Task description =
Print the text of each row below word for word, and omit the pictures from your output.

[[ Working data open ]]

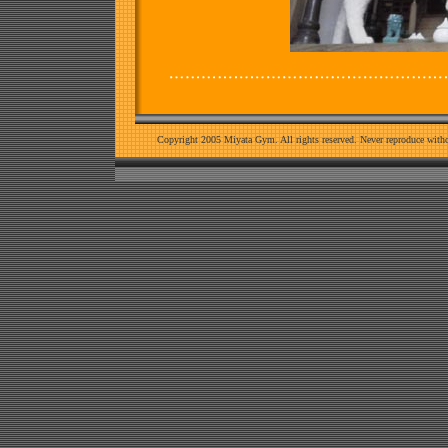
Copyright 2005 Miyata Gym. All rights reserved. Never reproduce witho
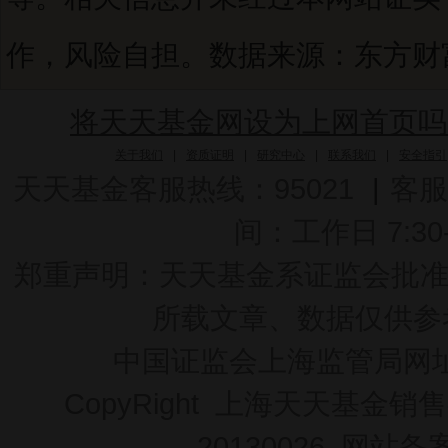
作，风险自担。数据来源：东方财富C
将天天基金网设为上网首页吗
关于我们
|
资质证明
|
研究中心
|
联系我们
|
安全指引
天天基金客服热线：95021
|
客服
间：工作日 7:30-2
郑重声明：
天天基金系证监会批准的基
所载文章、数据仅供参
中国证监会上海监管局网
CopyRight 上海天天基金销售
20130026
网站备案号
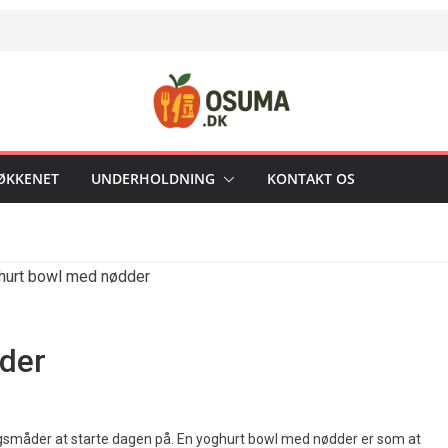
KØKKENET
UNDERHOLDNING
KONTAKT OS
der
ngsmåder at starte dagen på. En yoghurt bowl med nødder er som at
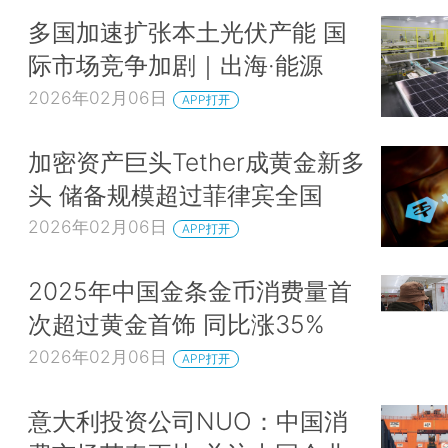
多国加速扩张本土光伏产能 国
际市场竞争加剧｜出海·能源
2026年02月06日
APP打开
加密资产巨头Tether成黄金新多
头 储备规模超过菲律宾全国
2026年02月06日
APP打开
2025年中国金条金币消费量首
次超过黄金首饰 同比涨35%
2026年02月06日
APP打开
意大利投资公司NUO：中国消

[[ Working data closed ]]

Output of the exercise =
Copyright 2005 Miyata Gym. All rights reserved. Never reproduce witho
作，风险自担。数据来源：东方财富C
将天天基金网设为上网首页吗
关于我们
|
资质证明
|
研究中心
|
联系我们
|
安全指引
天天基金客服热线：95021
|
客服
间：工作日 7:30-2
郑重声明：
天天基金系证监会批准的基
所载文章、数据仅供参
中国证监会上海监管局网
CopyRight 上海天天基金销售
20130026
网站备案号
KØKKENET
UNDERHOLDNING
KONTAKT OS
der
ngsmåder at starte dagen på. En yoghurt bowl med nødder er som at
多国加速扩张本土光伏产能 国
际市场竞争加剧｜出海·能源
2026年02月06日
APP打开
加密资产巨头Tether成黄金新多
头 储备规模超过菲律宾全国
2026年02月06日
APP打开
2025年中国金条金币消费量首
次超过黄金首饰 同比涨35%
2026年02月06日
APP打开
意大利投资公司NUO：中国消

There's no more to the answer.